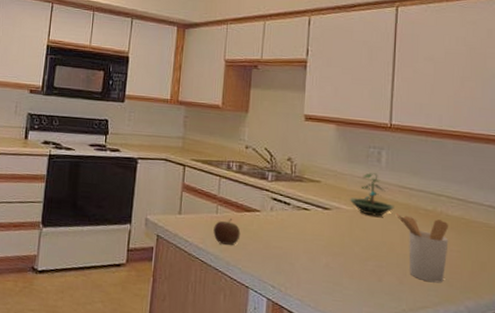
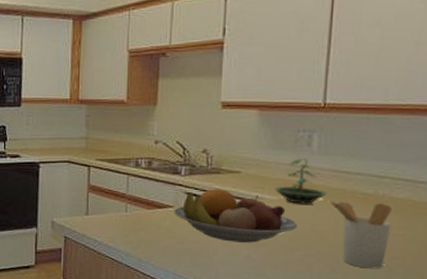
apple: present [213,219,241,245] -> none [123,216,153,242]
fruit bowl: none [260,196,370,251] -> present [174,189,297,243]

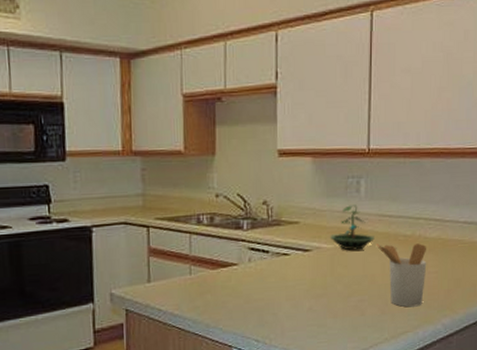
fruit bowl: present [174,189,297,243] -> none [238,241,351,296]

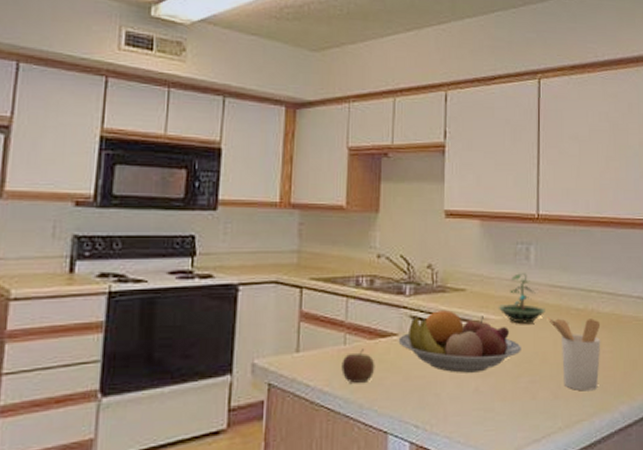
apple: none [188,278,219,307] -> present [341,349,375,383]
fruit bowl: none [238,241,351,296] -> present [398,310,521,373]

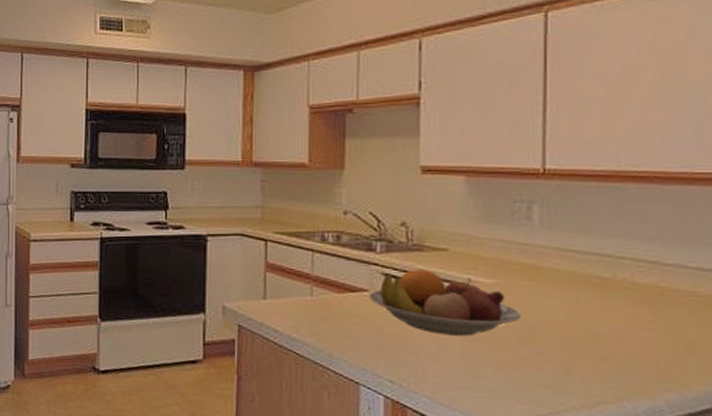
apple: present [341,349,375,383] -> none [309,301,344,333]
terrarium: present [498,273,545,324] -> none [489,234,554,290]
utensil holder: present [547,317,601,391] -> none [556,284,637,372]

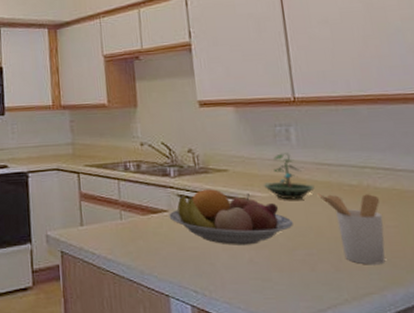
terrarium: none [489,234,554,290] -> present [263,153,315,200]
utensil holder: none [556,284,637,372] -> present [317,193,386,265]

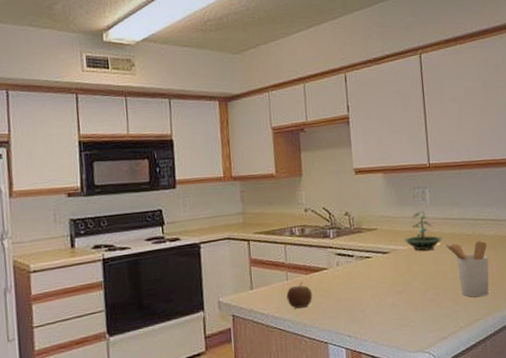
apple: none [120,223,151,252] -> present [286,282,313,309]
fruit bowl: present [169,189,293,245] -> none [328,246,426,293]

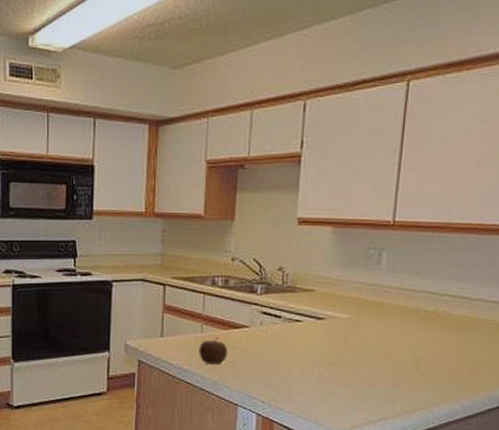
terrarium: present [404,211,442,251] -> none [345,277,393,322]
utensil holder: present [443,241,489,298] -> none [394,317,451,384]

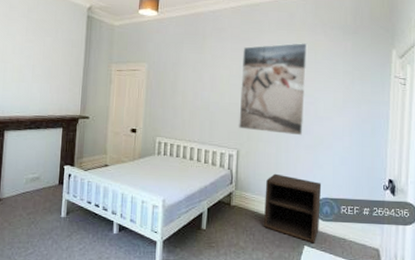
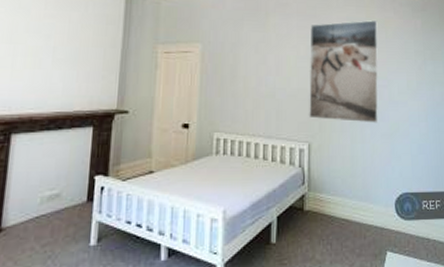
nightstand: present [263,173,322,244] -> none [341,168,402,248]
□ □ □ □
*WHAT TO DO*: Print the entries as they stand, first line through the line holding "apple: present [341,349,375,383]", with every picture removed.

*EXERCISE ANSWER*:
apple: present [213,219,241,245] -> none [123,216,153,242]
fruit bowl: none [260,196,370,251] -> present [174,189,297,243]

fruit bowl: present [174,189,297,243] -> none [238,241,351,296]

apple: none [188,278,219,307] -> present [341,349,375,383]
fruit bowl: none [238,241,351,296] -> present [398,310,521,373]

apple: present [341,349,375,383] -> none [309,301,344,333]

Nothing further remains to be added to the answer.